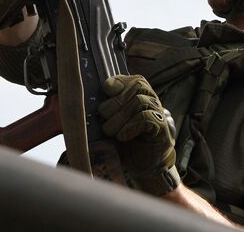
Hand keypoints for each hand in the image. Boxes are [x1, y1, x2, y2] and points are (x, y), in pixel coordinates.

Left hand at [99, 75, 179, 195]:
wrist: (143, 166)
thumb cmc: (125, 142)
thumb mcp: (111, 123)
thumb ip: (103, 111)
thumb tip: (82, 103)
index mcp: (139, 94)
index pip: (130, 79)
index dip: (116, 83)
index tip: (106, 93)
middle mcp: (150, 99)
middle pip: (135, 87)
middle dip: (114, 103)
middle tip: (103, 119)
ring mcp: (158, 112)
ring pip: (139, 101)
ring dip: (120, 117)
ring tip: (111, 132)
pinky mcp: (162, 128)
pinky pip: (146, 117)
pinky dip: (131, 126)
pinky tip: (122, 136)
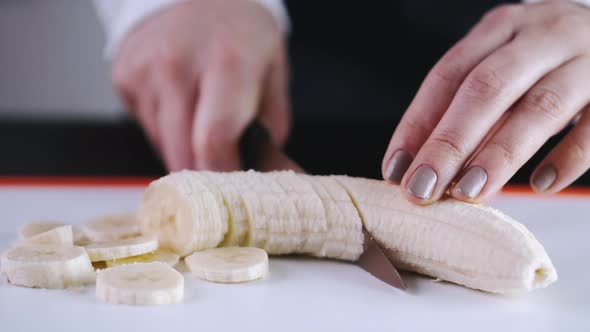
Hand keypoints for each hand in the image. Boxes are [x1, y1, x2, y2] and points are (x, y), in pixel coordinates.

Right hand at [111, 0, 289, 170]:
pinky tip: (180, 104)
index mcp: (226, 62)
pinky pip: (147, 127)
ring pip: (162, 144)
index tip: (231, 185)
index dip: (222, 174)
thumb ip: (271, 124)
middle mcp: (178, 65)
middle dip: (202, 172)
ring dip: (184, 148)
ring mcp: (145, 70)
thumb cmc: (239, 32)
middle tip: (219, 167)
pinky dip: (166, 129)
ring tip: (200, 119)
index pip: (214, 140)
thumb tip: (262, 169)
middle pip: (182, 152)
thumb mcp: (272, 70)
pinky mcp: (124, 77)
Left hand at [381, 1, 589, 204]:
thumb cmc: (546, 60)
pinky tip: (541, 185)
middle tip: (422, 189)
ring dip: (498, 155)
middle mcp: (542, 35)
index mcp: (501, 27)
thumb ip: (469, 105)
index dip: (417, 123)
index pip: (448, 75)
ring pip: (538, 107)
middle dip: (449, 143)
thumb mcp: (505, 66)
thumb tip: (422, 165)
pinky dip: (567, 158)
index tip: (396, 169)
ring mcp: (586, 58)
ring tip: (468, 192)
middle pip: (486, 88)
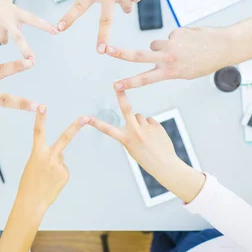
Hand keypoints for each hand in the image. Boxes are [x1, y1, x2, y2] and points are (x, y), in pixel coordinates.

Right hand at [0, 0, 57, 59]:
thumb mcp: (6, 5)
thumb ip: (14, 18)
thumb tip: (17, 33)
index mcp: (14, 10)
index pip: (33, 18)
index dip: (44, 26)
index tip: (56, 30)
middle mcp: (6, 17)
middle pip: (18, 37)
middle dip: (25, 50)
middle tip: (32, 60)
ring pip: (3, 41)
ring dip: (1, 38)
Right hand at [16, 106, 88, 215]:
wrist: (31, 202)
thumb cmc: (29, 183)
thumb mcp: (33, 165)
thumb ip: (46, 156)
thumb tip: (60, 155)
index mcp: (37, 153)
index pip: (38, 132)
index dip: (40, 118)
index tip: (42, 106)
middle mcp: (49, 156)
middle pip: (64, 138)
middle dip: (75, 127)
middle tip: (86, 117)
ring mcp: (59, 165)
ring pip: (60, 160)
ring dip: (55, 168)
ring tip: (46, 179)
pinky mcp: (65, 174)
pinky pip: (63, 170)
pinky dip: (58, 175)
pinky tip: (52, 182)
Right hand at [87, 90, 204, 202]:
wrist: (165, 165)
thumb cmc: (147, 158)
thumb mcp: (132, 148)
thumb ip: (130, 133)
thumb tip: (136, 118)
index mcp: (126, 140)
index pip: (107, 129)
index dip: (96, 123)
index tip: (86, 118)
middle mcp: (135, 132)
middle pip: (127, 109)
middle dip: (121, 96)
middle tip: (117, 85)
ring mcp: (146, 128)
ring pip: (139, 116)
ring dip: (141, 122)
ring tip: (147, 136)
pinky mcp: (157, 126)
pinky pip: (150, 120)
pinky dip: (151, 126)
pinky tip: (155, 136)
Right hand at [108, 26, 236, 89]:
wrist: (222, 47)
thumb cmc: (204, 62)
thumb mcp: (185, 72)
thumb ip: (167, 66)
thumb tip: (153, 53)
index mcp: (171, 72)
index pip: (145, 78)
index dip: (129, 83)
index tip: (116, 86)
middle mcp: (169, 58)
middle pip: (138, 55)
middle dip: (120, 53)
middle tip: (105, 49)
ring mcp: (171, 44)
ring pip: (155, 45)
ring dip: (163, 47)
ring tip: (182, 50)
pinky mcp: (176, 32)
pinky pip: (169, 36)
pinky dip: (177, 39)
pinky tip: (190, 42)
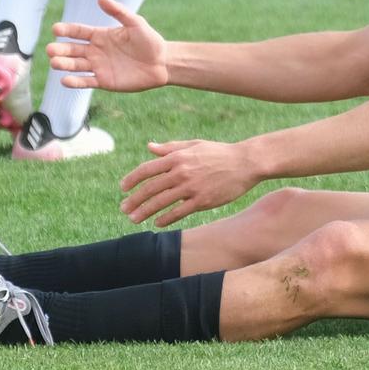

------------------------

What is required: Please report all lines in the entries where "hand" appears.

Solution:
Hand keypoints for each hand in the image. Boxes are [x1, y1, x2, y2] and points are (x, y), in pixel coordinates.
Left hand at [99, 75, 179, 195]:
Hand keypoints for each hand in the image. Boxes are [x1, y1, x2, y2] and points are (x, y), in pixel coordinates.
Right hand at [111, 0, 289, 170]:
Left hand at [381, 1, 589, 204]:
Hand keypoints for each hand in the image. Boxes are [x1, y1, x2, y2] and points are (x, y), in pixel coordinates.
Right hand at [0, 0, 57, 59]:
Right hand at [16, 106, 88, 215]:
Right hand at [87, 90, 204, 202]:
Right hand at [108, 26, 236, 89]:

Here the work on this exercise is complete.